→ Study text:
============================================================
The safety of the combination of VICTRELIS 800 mg three times daily with PegIntron/REBETOL was assessed in 2095 subjects with chronic hepatitis C in one Phase 2, open-label trial and two Phase 3, randomized, double-blind, placebo-controlled clinical trials. SPRINT-1 (subjects who were previously untreated) evaluated the use of VICTRELIS in combination with PegIntron/REBETOL with or without a four-week lead-in period with PegIntron/REBETOL compared to PegIntron/REBETOL alone. SPRINT-2 (subjects who were previously untreated) and RESPOND-2 (subjects who had failed previous therapy) evaluated the use of VICTRELIS 800 mg three times daily in combination with PegIntron/REBETOL with a four-week lead-in period with PegIntron/REBETOL compared to PegIntron/REBETOL alone [see CLINICAL STUDIES (14)]. The population studied had a mean age of 49 years (3% of subjects were older than 65 years of age), 39% were female, 82% were white and 15% were black.

During the four week lead-in period with PegIntron/REBETOL in subjects treated with the combination of VICTRELIS with PegIntron/REBETOL, 28/1263 (2%) subjects experienced adverse reactions leading to discontinuation of treatment. During the entire course of treatment, the proportion of subjects who discontinued treatment due to adverse reactions was 13% for subjects receiving the combination of VICTRELIS with PegIntron/REBETOL and 12% for subjects receiving PegIntron/REBETOL alone. Events resulting in discontinuation were similar to those seen in previous studies with PegIntron/REBETOL. Only anemia and fatigue were reported as events that led to discontinuation in more than 1% of subjects in any arm.
============================================================
→ Source data:
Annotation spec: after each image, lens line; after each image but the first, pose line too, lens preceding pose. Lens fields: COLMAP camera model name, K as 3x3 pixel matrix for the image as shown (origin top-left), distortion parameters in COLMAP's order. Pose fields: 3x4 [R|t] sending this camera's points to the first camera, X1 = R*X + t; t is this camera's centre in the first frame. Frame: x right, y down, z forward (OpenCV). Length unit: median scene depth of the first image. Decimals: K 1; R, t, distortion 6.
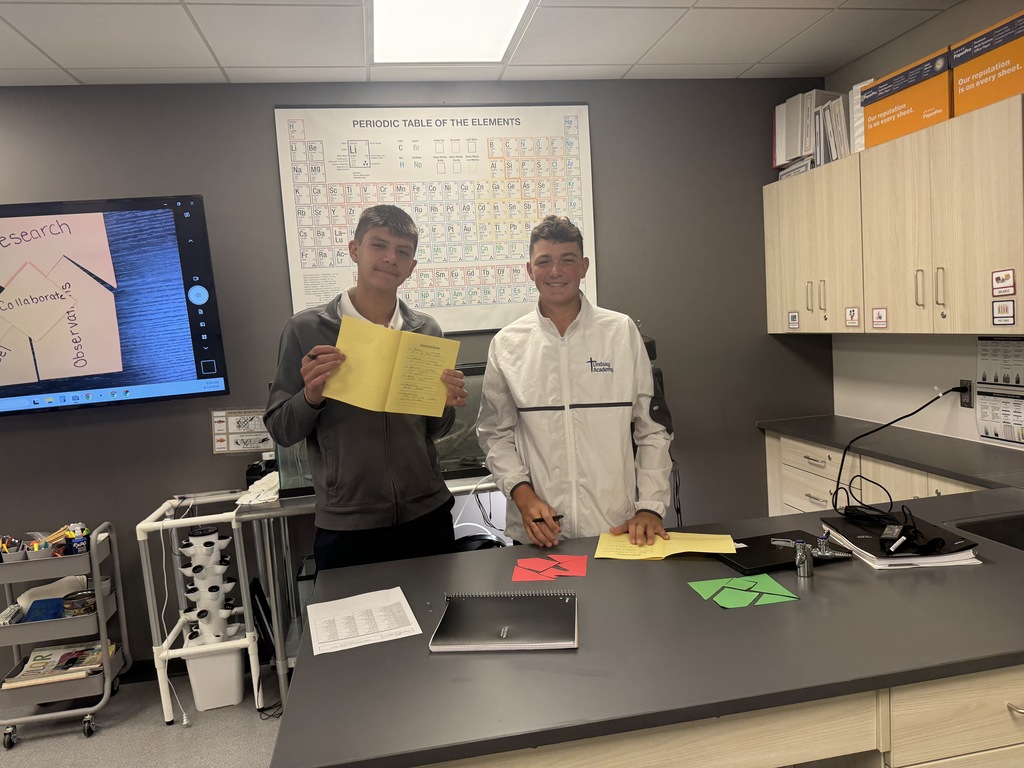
lens RADIAL K [[723.9, 0, 488.3], [0, 723.9, 383.7], [0, 0, 1]] dist [0.027136, -0.024861]
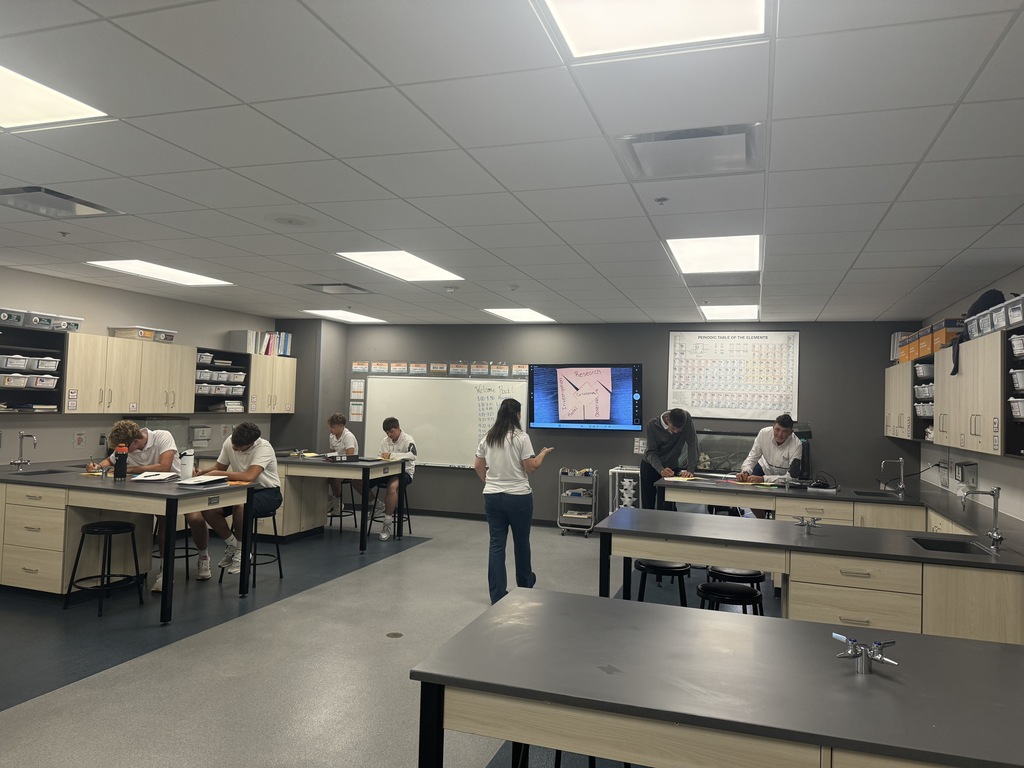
lens RADIAL K [[723.9, 0, 508.7], [0, 723.9, 377.6], [0, 0, 1]] dist [0.027136, -0.024861]
pose [[0.883114, 0.083545, -0.461660, 0.484196], [-0.132547, 0.988359, -0.074690, 0.088530], [0.450045, 0.127152, 0.883907, -1.811943]]
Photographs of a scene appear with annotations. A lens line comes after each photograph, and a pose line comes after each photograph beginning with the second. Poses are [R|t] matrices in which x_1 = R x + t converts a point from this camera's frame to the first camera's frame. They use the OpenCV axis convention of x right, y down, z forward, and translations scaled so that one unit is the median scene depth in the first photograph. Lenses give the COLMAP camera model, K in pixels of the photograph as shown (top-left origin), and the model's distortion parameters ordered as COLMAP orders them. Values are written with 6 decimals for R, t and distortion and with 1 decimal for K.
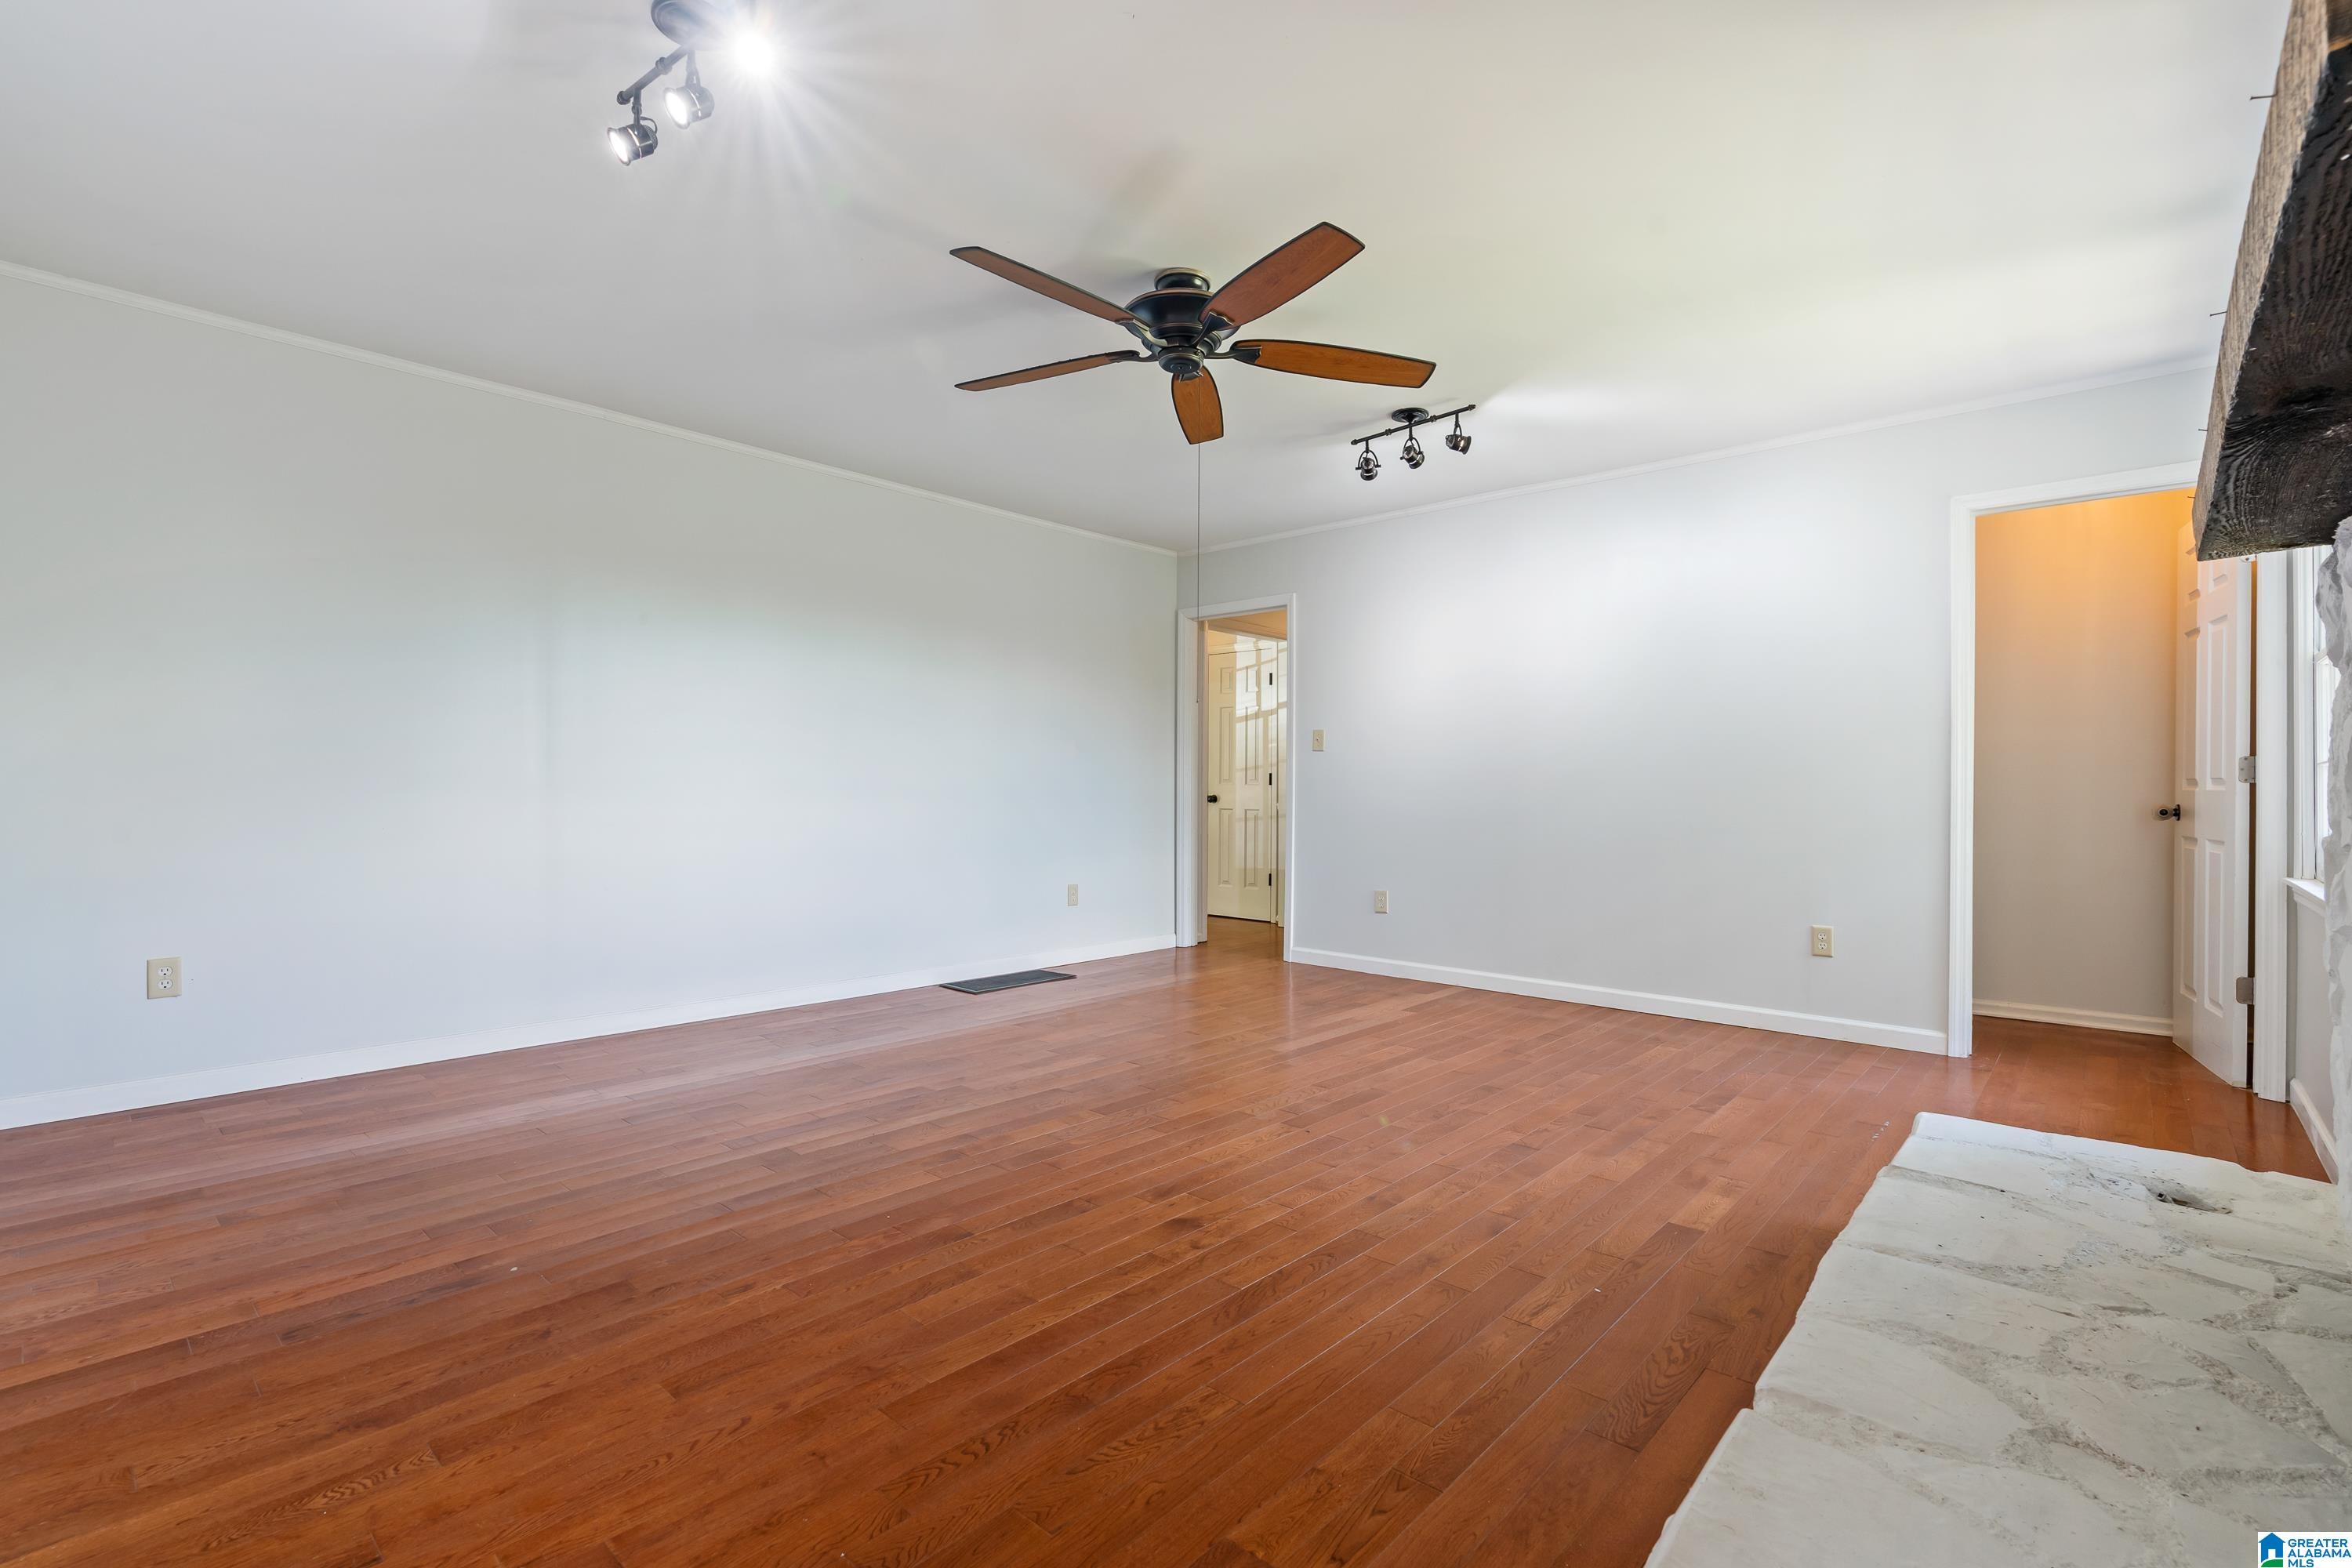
lens RADIAL K [[1071.9, 0, 1181.7], [0, 1071.9, 784.8], [0, 0, 1]] dist [-0.002931, 0.000418]
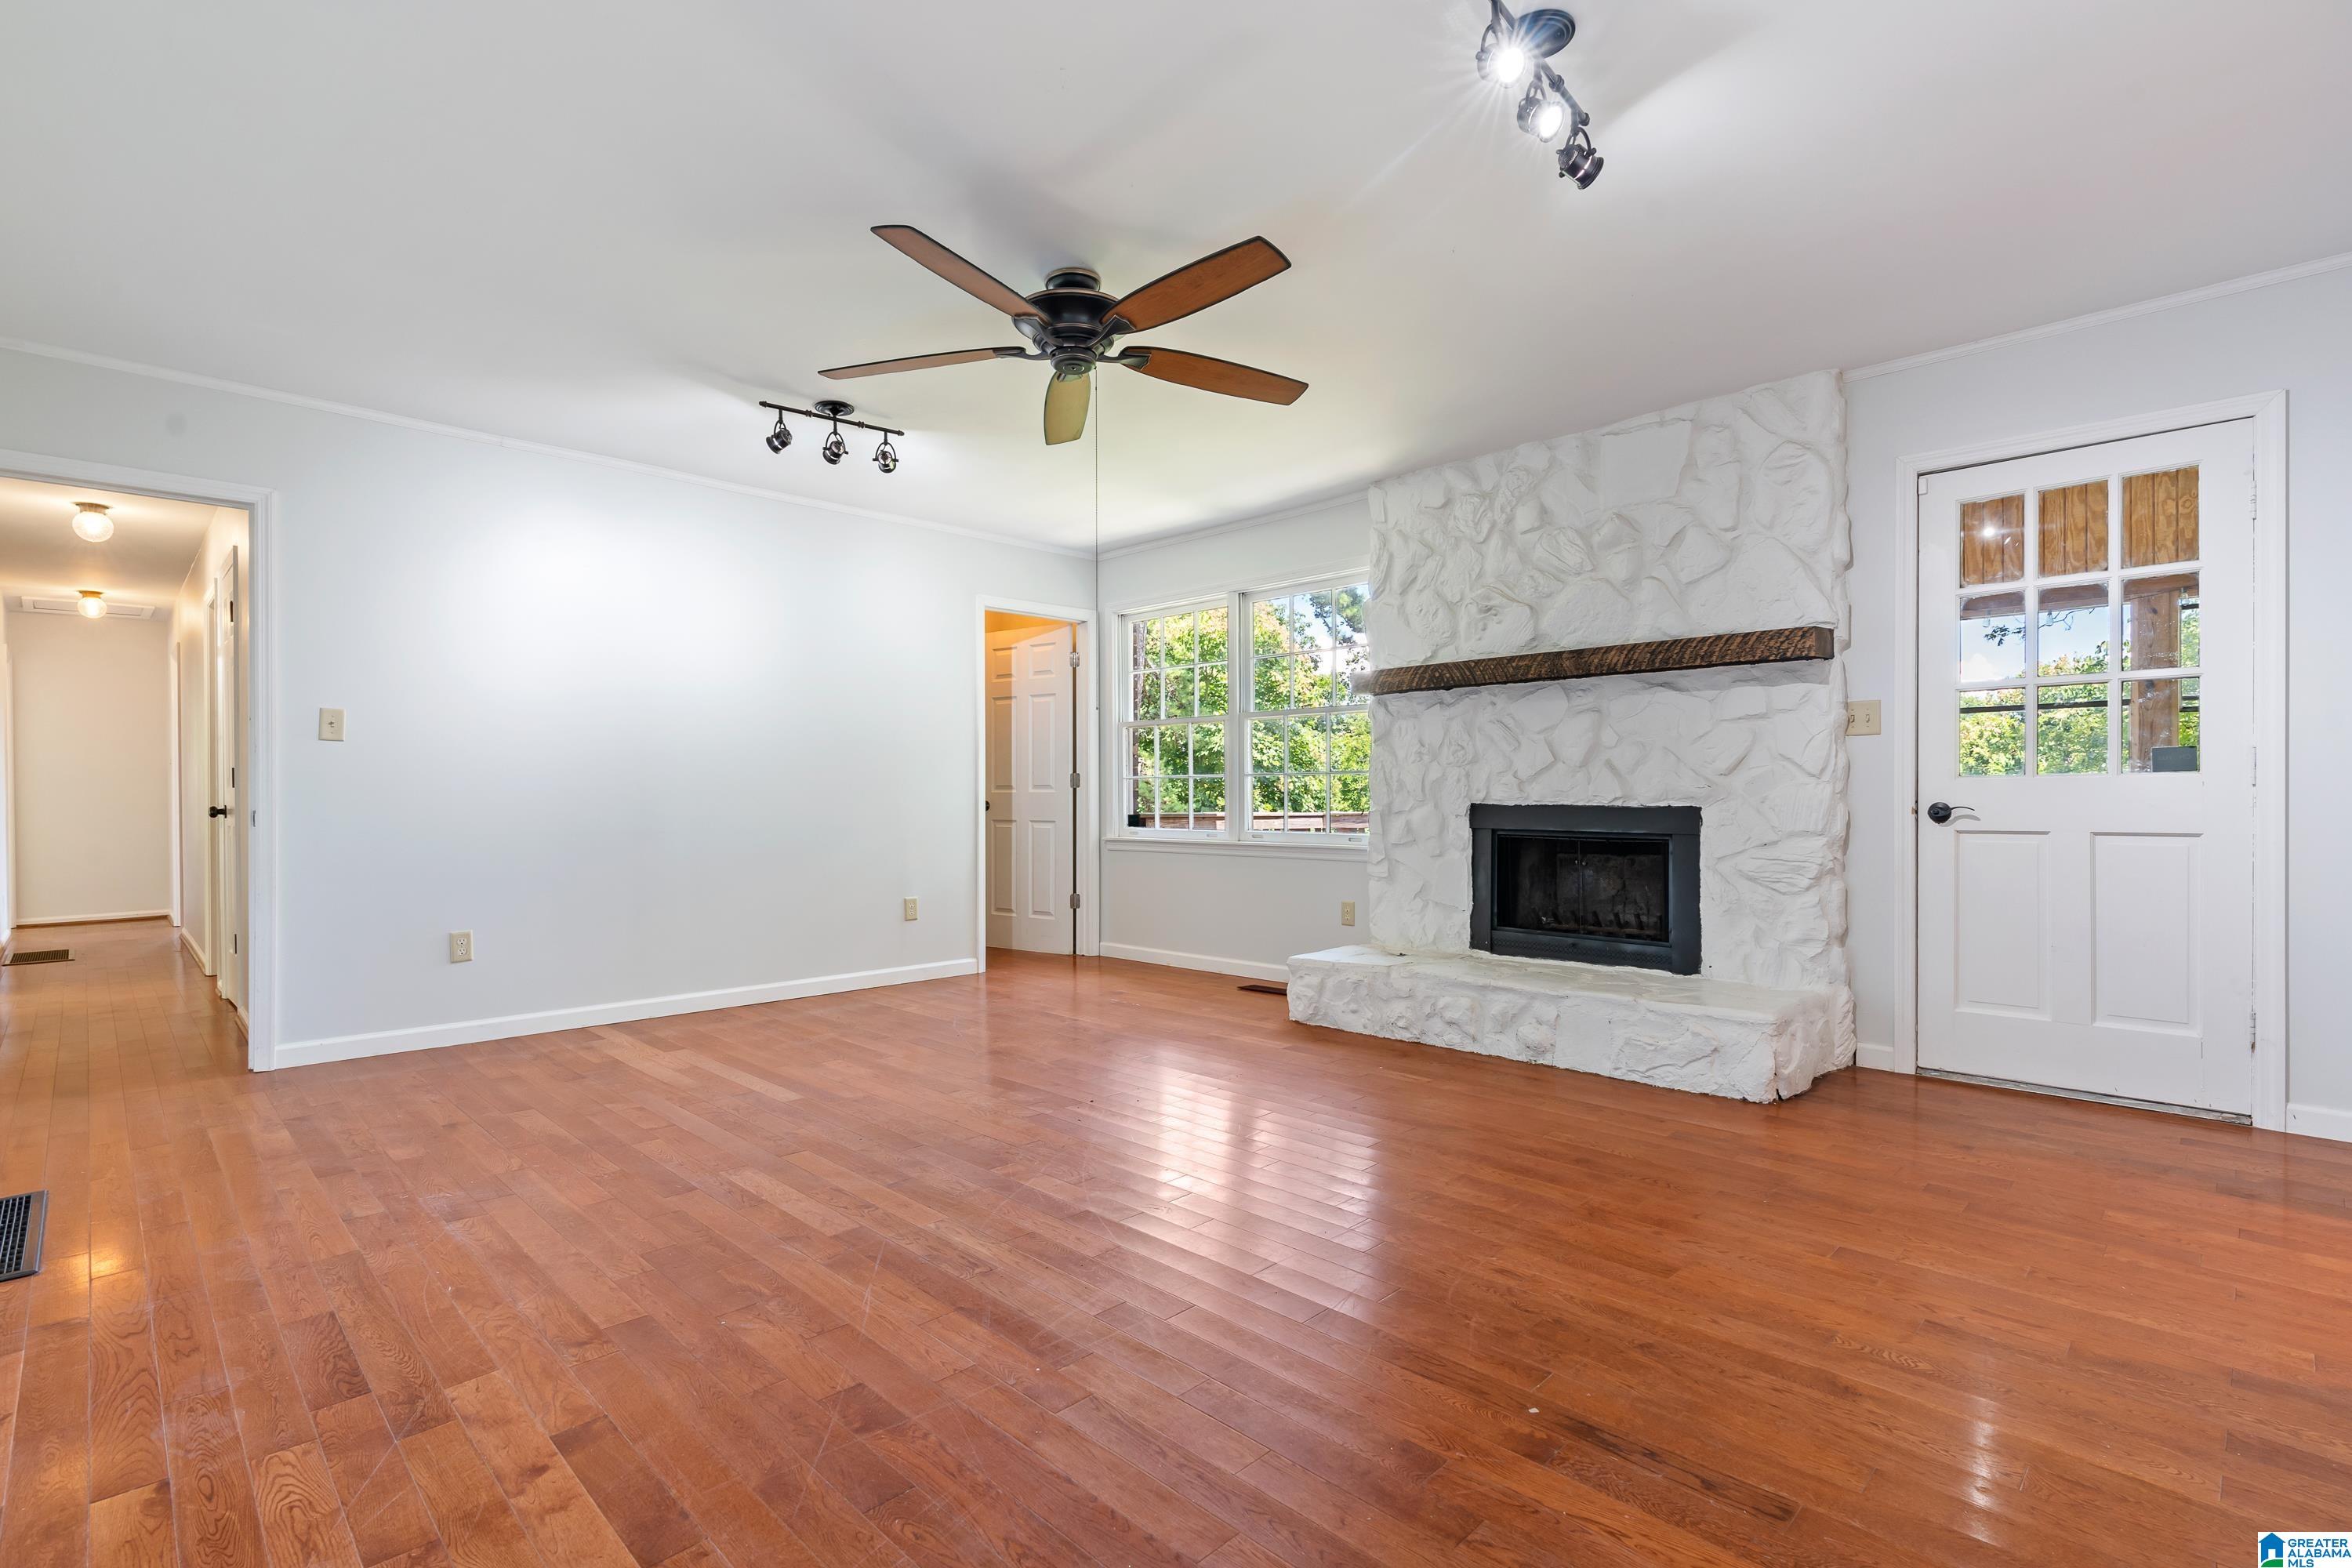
lens RADIAL K [[1071.9, 0, 1182.1], [0, 1071.9, 794.4], [0, 0, 1]] dist [-0.002931, 0.000418]
pose [[0.043923, -0.003119, 0.999030, -0.761649], [-0.000010, 0.999995, 0.003122, 0.000683], [-0.999035, -0.000147, 0.043923, 0.659729]]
============================================================
→ Things to do:
1 – According to the VICTRELIS safety text, why did 28 of the 1263 subjects stop treatment during the four-week lead-in period with PegIntron/REBETOL?
2 – Condense the paragraph of the VICTRELIS safety text that begins "During the four week lead-in period" into a bulleted list that keeps its main facts.
3 – Print the passage of the VICTRELIS safety text between "During the four" and "in any arm.", inclusive.

→ Expected outputs:
1 – They experienced adverse reactions that led to discontinuation of treatment. This was 2% of the subjects in the lead-in period.

2 –
- Four-week lead-in with PegIntron/REBETOL (subjects treated with VICTRELIS plus PegIntron/REBETOL): 28/1263 (2%) discontinued because of adverse reactions.
- Entire course of treatment, discontinuation due to adverse reactions: 13% with VICTRELIS plus PegIntron/REBETOL; 12% with PegIntron/REBETOL alone.
- Events leading to discontinuation were similar to those in previous PegIntron/REBETOL studies.
- Only anemia and fatigue led to discontinuation in more than 1% of subjects in any arm.

3 –
During the four week lead-in period with PegIntron/REBETOL in subjects treated with the combination of VICTRELIS with PegIntron/REBETOL, 28/1263 (2%) subjects experienced adverse reactions leading to discontinuation of treatment. During the entire course of treatment, the proportion of subjects who discontinued treatment due to adverse reactions was 13% for subjects receiving the combination of VICTRELIS with PegIntron/REBETOL and 12% for subjects receiving PegIntron/REBETOL alone. Events resulting in discontinuation were similar to those seen in previous studies with PegIntron/REBETOL. Only anemia and fatigue were reported as events that led to discontinuation in more than 1% of subjects in any arm.